╭──
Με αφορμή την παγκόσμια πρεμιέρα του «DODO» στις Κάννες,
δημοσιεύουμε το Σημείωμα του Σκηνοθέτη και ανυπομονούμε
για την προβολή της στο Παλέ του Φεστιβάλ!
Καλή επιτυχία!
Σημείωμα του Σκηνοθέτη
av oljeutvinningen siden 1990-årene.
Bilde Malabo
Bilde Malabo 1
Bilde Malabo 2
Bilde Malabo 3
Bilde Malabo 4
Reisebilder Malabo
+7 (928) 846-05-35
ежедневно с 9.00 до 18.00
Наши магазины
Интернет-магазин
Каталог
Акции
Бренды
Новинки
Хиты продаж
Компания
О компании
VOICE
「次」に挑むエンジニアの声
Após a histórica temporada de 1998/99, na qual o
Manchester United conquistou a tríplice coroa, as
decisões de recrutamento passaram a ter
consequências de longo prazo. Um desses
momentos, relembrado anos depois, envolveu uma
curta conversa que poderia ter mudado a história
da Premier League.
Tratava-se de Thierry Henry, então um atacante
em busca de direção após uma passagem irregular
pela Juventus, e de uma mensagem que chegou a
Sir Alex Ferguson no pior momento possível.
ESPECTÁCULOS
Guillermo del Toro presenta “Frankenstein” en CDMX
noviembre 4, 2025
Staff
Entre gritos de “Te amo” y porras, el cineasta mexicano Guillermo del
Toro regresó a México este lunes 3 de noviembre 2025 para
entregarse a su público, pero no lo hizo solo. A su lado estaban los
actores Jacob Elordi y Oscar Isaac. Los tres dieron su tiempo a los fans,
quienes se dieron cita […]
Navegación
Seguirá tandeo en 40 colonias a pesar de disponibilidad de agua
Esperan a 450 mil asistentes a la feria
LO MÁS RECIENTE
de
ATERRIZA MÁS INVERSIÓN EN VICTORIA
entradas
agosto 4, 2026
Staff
╰──
### Description of the task
Rewrite the lines above, replacing every occurrence of "Staff" with "Redacción" and leaving all other text unchanged.

### Solution to the exercise
Με αφορμή την παγκόσμια πρεμιέρα του «DODO» στις Κάννες,
δημοσιεύουμε το Σημείωμα του Σκηνοθέτη και ανυπομονούμε
για την προβολή της στο Παλέ του Φεστιβάλ!
Καλή επιτυχία!
Σημείωμα του Σκηνοθέτη
av oljeutvinningen siden 1990-årene.
Bilde Malabo
Bilde Malabo 1
Bilde Malabo 2
Bilde Malabo 3
Bilde Malabo 4
Reisebilder Malabo
+7 (928) 846-05-35
ежедневно с 9.00 до 18.00
Наши магазины
Интернет-магазин
Каталог
Акции
Бренды
Новинки
Хиты продаж
Компания
О компании
VOICE
「次」に挑むエンジニアの声
Após a histórica temporada de 1998/99, na qual o
Manchester United conquistou a tríplice coroa, as
decisões de recrutamento passaram a ter
consequências de longo prazo. Um desses
momentos, relembrado anos depois, envolveu uma
curta conversa que poderia ter mudado a história
da Premier League.
Tratava-se de Thierry Henry, então um atacante
em busca de direção após uma passagem irregular
pela Juventus, e de uma mensagem que chegou a
Sir Alex Ferguson no pior momento possível.
ESPECTÁCULOS
Guillermo del Toro presenta “Frankenstein” en CDMX
noviembre 4, 2025
Redacción
Entre gritos de “Te amo” y porras, el cineasta mexicano Guillermo del
Toro regresó a México este lunes 3 de noviembre 2025 para
entregarse a su público, pero no lo hizo solo. A su lado estaban los
actores Jacob Elordi y Oscar Isaac. Los tres dieron su tiempo a los fans,
quienes se dieron cita […]
Navegación
Seguirá tandeo en 40 colonias a pesar de disponibilidad de agua
Esperan a 450 mil asistentes a la feria
LO MÁS RECIENTE
de
ATERRIZA MÁS INVERSIÓN EN VICTORIA
entradas
agosto 4, 2026
Redacción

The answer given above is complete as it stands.